Proving that creating a rhyming story is a neat concept but not always easy to put into practice, the rhymes kind of took over this story and became a distraction. The character of Patrick is fun enough with out them, so I hope that style is abandoned in future books.
Absolutely loved the artwork by Natalie Jurosky. It’s colorful, engaging, and expressive. Would love to see more from her.
Patrick Turns His Play in to Pay will inspire your children to think of the future and all it can be.
Rating: 🙂 🙂 🙂 🙂
Paperback: 40 pages
Publisher: 5 Star Representatives (October 23, 2013)
I received a copy of this book from the authors. This review contains my honest opinions, which I have not been compensated for in any way.
Witty and clever rhymes combine with vibrant, colorful illustrations to teach the alphabet and encourage healthy eating in How to Eat Your ABC’s by Theresa A. McKeown.
Little BuzzBee is your host flying from A to Z talking about fruits, vegetables, and other edibles kids can find in the garden. This book is a neat way to learn about nutrition and help your kids gravitate toward healthy eating. One thing I could see this book being used for is as a family project where parents and/or grandparents help youngsters find a recipe to make based upon each letter. It might also inspire them to take up gardening to grow their own food.
My one challenge with the book is its length.
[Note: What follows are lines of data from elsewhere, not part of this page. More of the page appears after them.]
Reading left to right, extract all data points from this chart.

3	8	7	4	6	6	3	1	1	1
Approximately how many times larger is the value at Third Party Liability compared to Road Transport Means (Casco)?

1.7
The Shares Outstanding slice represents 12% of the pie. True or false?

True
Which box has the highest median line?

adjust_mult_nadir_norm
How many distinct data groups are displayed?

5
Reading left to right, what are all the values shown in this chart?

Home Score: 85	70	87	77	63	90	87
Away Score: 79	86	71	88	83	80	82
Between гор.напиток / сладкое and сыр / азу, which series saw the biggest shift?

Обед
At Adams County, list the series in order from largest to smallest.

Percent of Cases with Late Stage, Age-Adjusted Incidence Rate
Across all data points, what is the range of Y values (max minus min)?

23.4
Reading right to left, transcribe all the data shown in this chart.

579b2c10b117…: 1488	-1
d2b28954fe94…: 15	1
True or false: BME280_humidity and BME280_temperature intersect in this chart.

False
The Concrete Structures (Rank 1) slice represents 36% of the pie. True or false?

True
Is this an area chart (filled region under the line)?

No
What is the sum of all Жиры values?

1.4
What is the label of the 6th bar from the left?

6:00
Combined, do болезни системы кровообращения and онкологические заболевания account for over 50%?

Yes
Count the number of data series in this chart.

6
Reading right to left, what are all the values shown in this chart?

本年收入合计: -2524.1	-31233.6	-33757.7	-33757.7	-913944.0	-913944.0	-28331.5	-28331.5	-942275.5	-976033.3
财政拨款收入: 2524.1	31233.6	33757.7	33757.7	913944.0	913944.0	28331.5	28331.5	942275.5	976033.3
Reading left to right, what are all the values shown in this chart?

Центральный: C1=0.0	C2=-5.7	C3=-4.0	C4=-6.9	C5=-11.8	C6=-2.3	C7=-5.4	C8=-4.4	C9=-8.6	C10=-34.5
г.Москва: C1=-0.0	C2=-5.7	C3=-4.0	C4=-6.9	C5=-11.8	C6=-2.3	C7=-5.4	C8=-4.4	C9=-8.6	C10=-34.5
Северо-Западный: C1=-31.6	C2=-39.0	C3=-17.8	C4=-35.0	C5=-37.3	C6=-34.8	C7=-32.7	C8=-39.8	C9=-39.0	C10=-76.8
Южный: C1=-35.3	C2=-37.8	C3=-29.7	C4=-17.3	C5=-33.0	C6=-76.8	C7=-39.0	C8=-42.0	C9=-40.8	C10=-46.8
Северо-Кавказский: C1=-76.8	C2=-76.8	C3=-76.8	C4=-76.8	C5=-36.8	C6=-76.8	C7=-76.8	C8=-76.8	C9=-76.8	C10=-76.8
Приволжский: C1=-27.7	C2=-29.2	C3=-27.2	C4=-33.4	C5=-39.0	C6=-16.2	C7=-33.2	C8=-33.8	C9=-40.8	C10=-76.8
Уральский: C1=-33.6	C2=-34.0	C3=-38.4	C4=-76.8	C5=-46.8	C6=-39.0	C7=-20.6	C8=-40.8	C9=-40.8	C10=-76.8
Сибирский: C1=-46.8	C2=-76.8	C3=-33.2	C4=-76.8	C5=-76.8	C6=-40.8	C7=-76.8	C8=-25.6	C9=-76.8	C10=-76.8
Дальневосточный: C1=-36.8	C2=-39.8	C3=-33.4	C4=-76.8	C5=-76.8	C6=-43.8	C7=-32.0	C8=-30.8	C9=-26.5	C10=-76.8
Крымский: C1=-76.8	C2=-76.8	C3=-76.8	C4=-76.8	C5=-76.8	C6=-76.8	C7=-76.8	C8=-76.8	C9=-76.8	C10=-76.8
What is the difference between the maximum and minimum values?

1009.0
Kids who are learning their ABCs may not have the attention span to sit through the reading of three to five lines of verse for 26 letters. There’s a lot of helpful information included, so I understand why the length was necessary, I just don’t believe it meets the expectations of the market that way. How to Eat Your ABC’s seems to be for a child in the 7 to 10 age range. If that’s the intended market, then it works.
I truly love the focus of the book and hope to see more from this author.
Rating: 🙂 🙂 🙂 🙂
Hardcover: 53 pages
Publisher: The ABCs of Everything, LLC; First edition (September 1, 2016)
I received a free digital copy from the author through Pump Up Your Book. This review contains my honest opinions, which I have not been compensated for in any way.